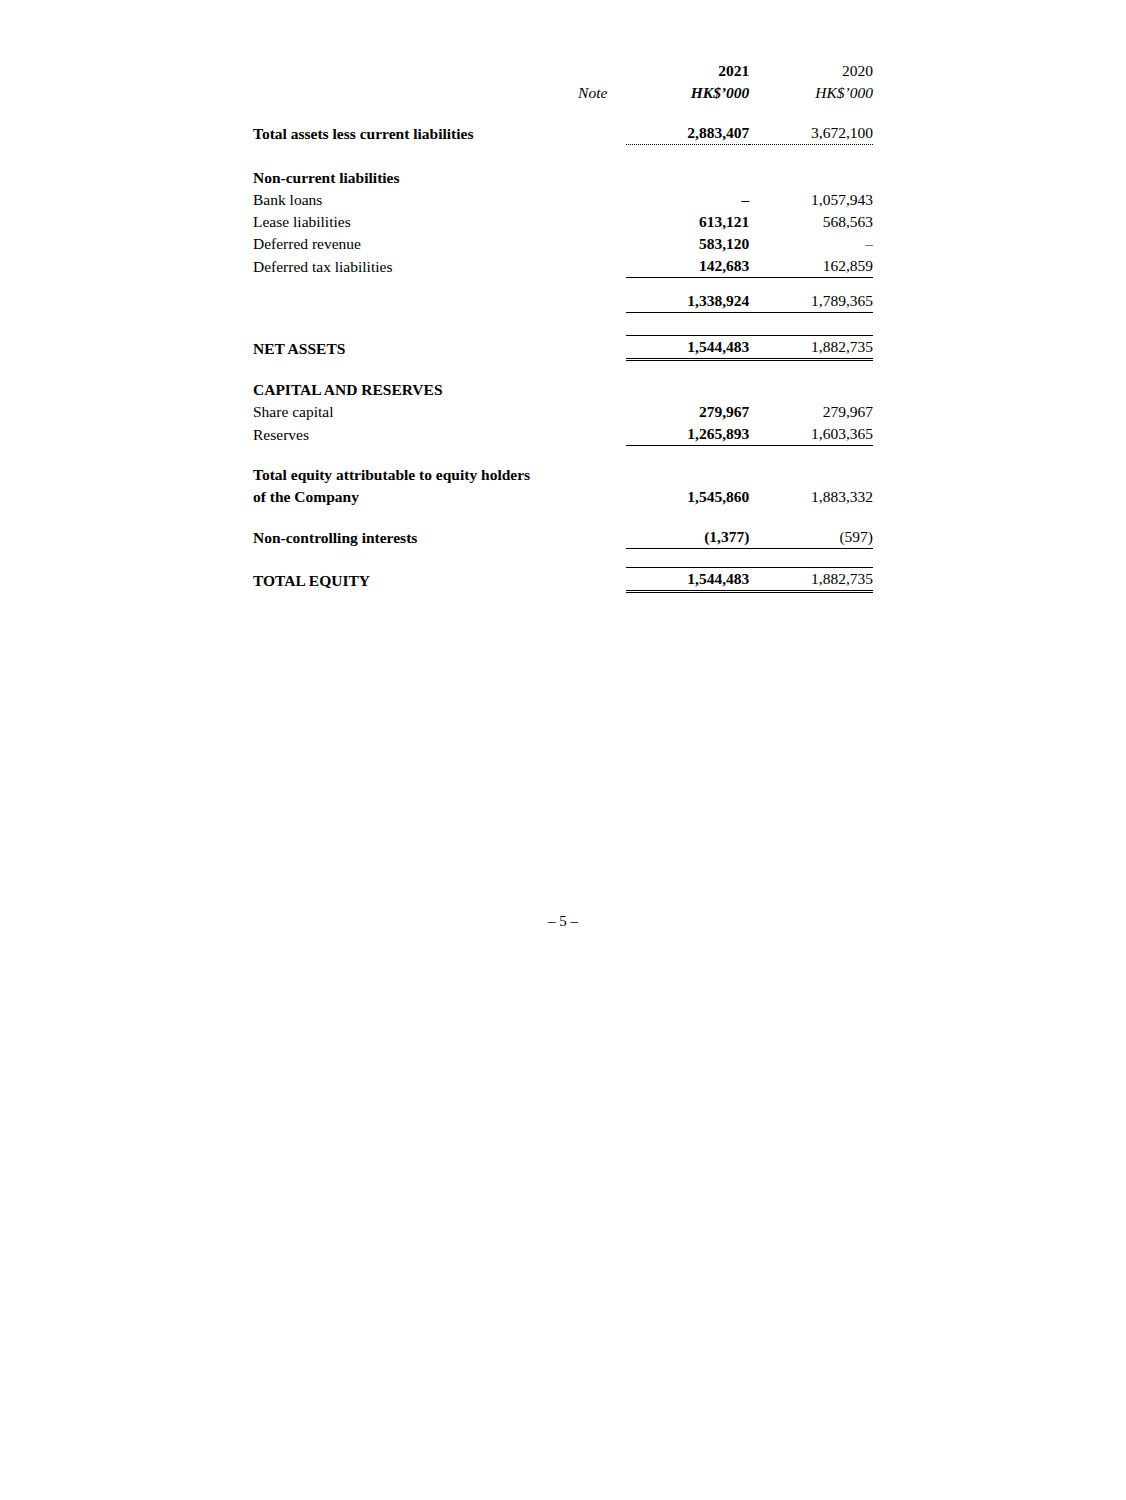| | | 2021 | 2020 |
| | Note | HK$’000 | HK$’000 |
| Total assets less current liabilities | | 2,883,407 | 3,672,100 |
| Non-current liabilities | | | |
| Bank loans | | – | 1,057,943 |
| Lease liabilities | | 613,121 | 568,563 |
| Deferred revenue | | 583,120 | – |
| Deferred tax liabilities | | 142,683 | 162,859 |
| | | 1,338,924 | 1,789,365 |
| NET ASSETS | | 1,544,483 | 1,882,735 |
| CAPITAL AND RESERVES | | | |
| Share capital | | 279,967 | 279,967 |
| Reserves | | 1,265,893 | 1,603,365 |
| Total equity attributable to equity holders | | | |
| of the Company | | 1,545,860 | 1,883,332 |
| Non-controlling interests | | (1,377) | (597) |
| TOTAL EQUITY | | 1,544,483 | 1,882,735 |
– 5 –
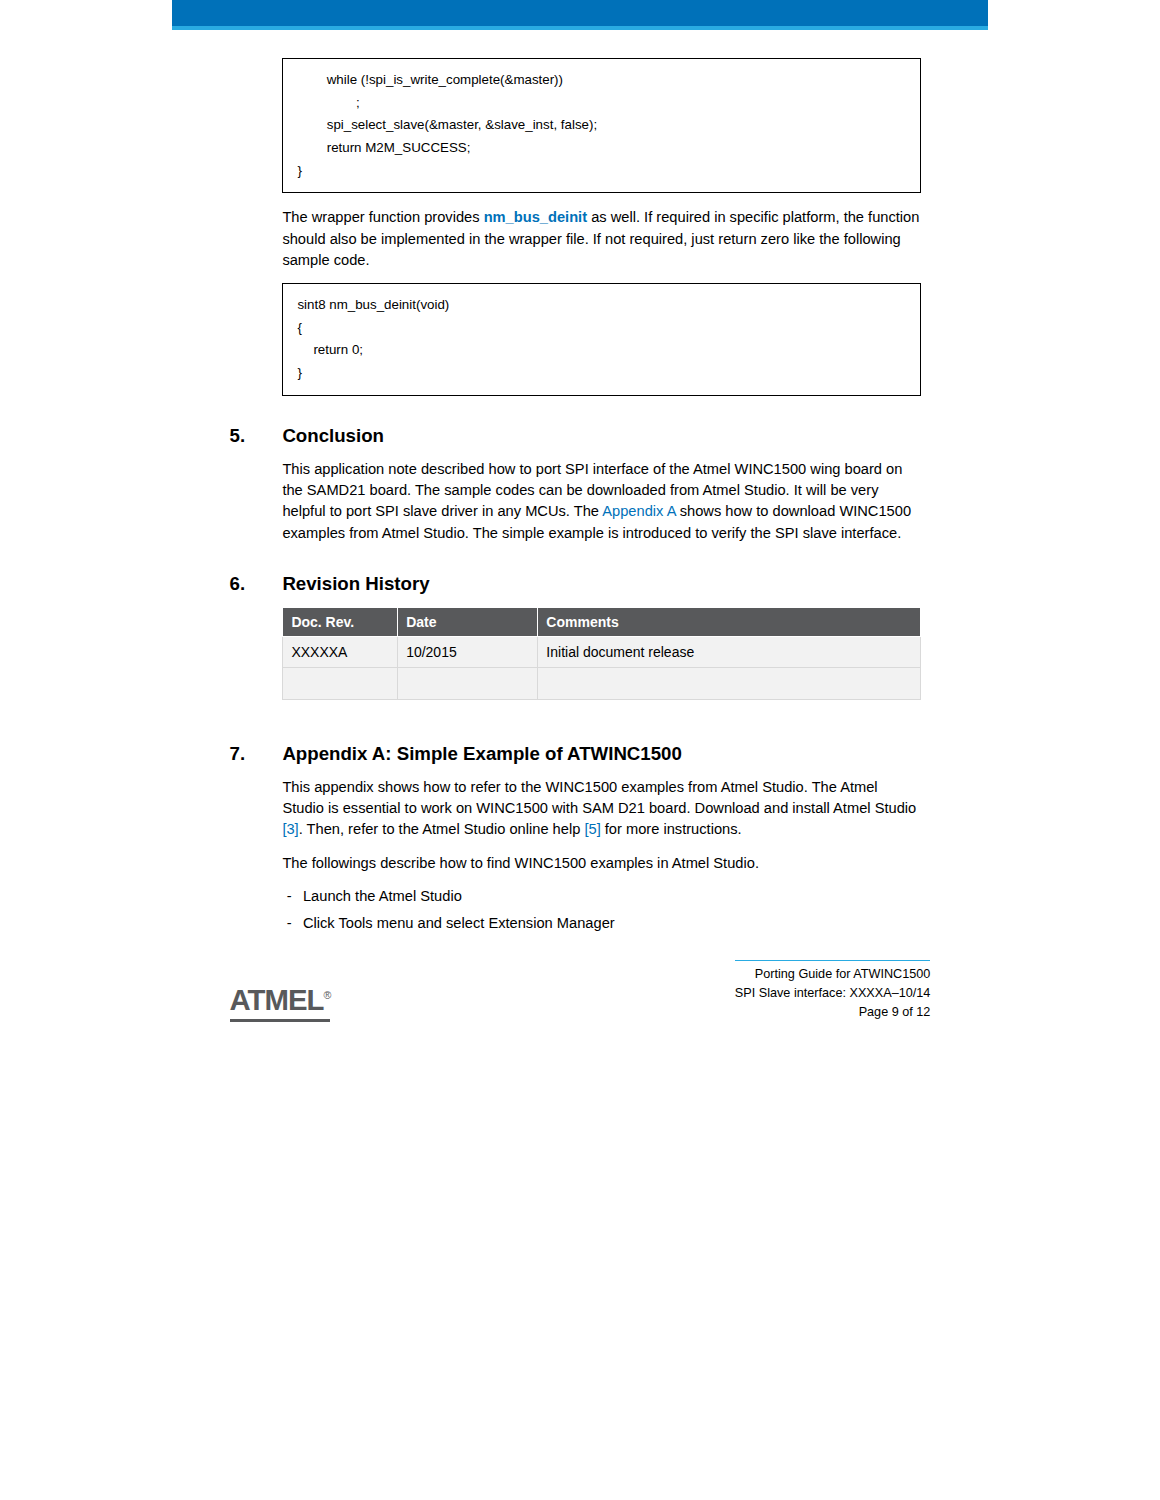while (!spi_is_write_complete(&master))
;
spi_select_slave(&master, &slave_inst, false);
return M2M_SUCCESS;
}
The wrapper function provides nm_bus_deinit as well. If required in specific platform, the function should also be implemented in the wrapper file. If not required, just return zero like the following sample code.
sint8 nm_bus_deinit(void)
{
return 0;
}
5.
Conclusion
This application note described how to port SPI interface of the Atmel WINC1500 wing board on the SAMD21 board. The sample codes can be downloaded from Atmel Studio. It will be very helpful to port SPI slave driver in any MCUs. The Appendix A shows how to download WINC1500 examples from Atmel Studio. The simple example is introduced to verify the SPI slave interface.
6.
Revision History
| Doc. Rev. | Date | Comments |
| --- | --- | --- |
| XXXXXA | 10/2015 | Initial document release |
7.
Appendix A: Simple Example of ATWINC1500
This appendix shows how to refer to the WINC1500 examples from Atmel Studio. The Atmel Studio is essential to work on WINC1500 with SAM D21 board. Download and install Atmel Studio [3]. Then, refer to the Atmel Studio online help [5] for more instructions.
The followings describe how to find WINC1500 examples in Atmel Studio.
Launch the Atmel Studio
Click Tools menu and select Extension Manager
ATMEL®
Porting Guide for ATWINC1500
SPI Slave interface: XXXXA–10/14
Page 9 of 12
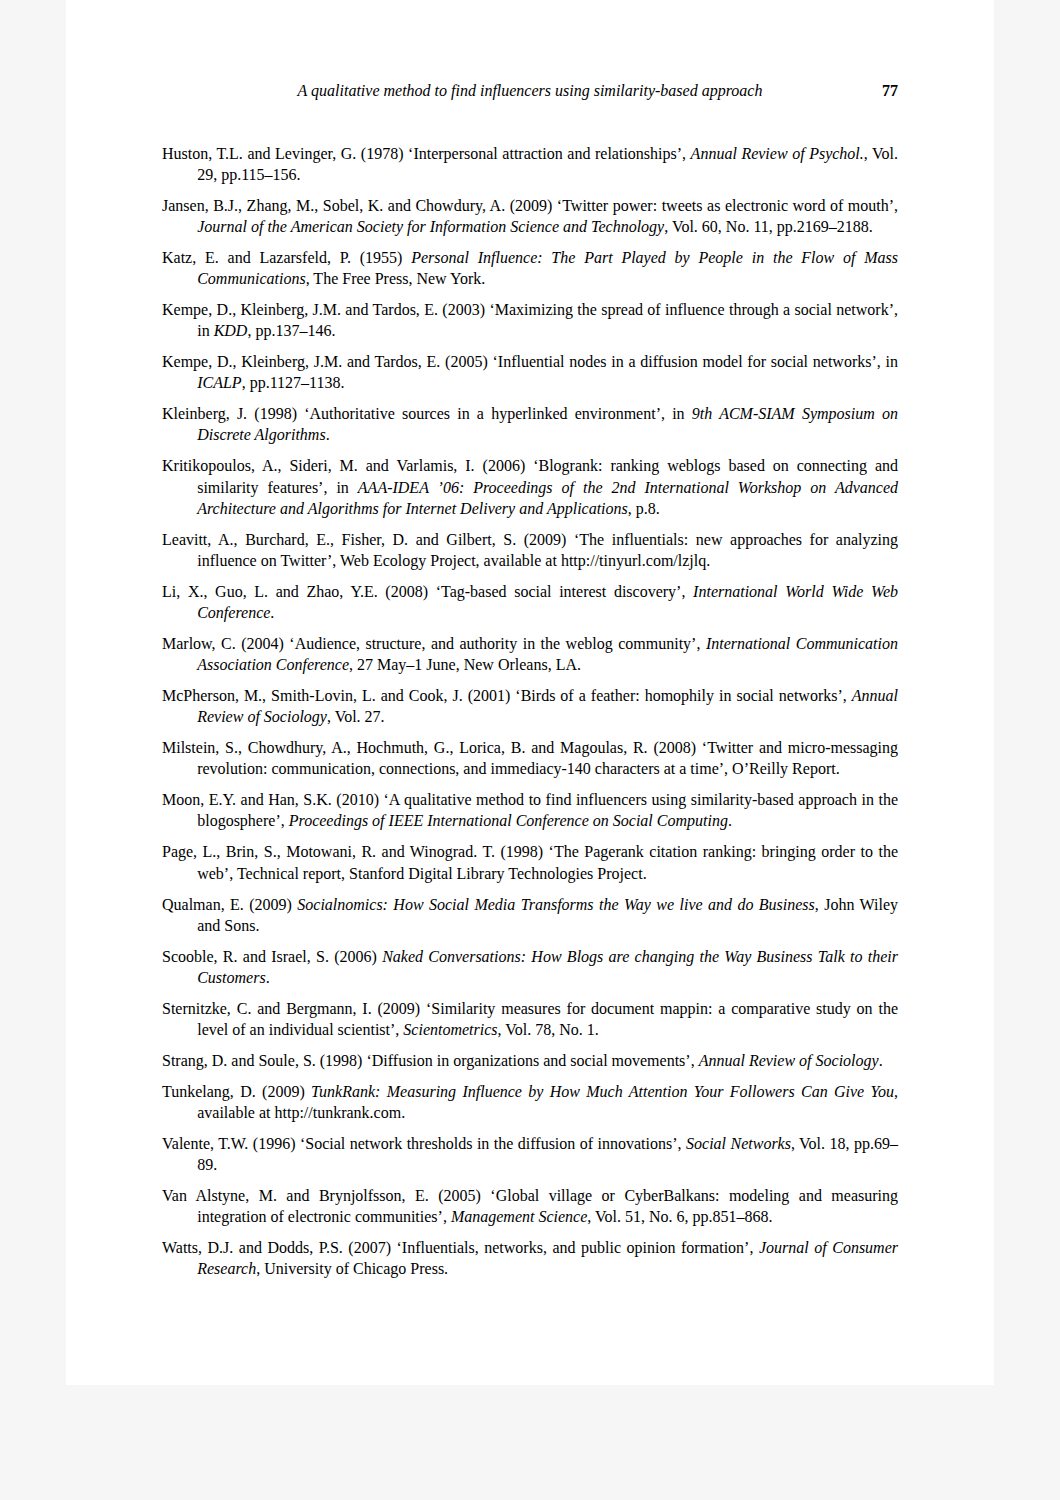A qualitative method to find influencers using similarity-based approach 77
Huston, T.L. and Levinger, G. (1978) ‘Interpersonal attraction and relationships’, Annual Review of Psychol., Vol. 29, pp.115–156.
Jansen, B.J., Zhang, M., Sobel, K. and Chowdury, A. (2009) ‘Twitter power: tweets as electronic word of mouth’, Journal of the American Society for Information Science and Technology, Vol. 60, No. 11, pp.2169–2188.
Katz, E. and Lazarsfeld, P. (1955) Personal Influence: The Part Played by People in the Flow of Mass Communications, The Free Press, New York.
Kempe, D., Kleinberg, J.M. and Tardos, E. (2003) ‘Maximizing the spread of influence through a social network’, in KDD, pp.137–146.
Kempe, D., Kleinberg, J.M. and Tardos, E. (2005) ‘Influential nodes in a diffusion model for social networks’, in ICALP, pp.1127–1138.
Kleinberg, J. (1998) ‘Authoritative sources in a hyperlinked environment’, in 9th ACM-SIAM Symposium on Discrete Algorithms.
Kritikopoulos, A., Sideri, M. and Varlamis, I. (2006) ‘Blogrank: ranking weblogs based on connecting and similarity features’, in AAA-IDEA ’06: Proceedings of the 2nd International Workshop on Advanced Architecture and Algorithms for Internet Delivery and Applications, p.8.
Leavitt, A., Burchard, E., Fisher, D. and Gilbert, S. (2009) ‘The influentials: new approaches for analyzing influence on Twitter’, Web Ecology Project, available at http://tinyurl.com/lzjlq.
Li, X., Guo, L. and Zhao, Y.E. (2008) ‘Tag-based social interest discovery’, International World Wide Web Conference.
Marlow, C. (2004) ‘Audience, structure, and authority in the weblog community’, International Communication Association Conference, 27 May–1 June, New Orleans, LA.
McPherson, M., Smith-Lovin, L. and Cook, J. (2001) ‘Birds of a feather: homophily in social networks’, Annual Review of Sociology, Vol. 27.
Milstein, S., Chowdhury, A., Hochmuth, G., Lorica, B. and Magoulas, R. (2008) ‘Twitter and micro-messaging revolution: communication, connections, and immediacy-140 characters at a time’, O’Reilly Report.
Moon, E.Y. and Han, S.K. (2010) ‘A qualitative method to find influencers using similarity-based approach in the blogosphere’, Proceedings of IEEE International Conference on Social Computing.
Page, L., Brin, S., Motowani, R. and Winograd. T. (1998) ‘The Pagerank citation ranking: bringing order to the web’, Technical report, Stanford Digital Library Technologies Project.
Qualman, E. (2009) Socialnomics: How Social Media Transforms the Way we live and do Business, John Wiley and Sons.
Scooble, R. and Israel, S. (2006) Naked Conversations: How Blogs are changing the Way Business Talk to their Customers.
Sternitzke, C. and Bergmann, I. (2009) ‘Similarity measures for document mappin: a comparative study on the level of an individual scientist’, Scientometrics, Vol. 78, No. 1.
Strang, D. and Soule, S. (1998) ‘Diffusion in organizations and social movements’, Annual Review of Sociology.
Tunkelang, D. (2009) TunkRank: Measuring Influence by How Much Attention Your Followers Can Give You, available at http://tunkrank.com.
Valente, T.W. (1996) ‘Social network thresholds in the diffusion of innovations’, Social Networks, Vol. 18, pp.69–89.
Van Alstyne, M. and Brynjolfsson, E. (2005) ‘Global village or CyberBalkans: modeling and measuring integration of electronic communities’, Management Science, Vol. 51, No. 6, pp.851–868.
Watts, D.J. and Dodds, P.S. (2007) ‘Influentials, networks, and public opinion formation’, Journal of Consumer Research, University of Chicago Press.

_ _ _

GOAL OF THE EXERCISE:
If a line in the data contains the string "ranking", copy it.

EXERCISE SOLUTION:
Kritikopoulos, A., Sideri, M. and Varlamis, I. (2006) ‘Blogrank: ranking weblogs based on connecting and similarity features’, in AAA-IDEA ’06: Proceedings of the 2nd International Workshop on Advanced Architecture and Algorithms for Internet Delivery and Applications, p.8.
Page, L., Brin, S., Motowani, R. and Winograd. T. (1998) ‘The Pagerank citation ranking: bringing order to the web’, Technical report, Stanford Digital Library Technologies Project.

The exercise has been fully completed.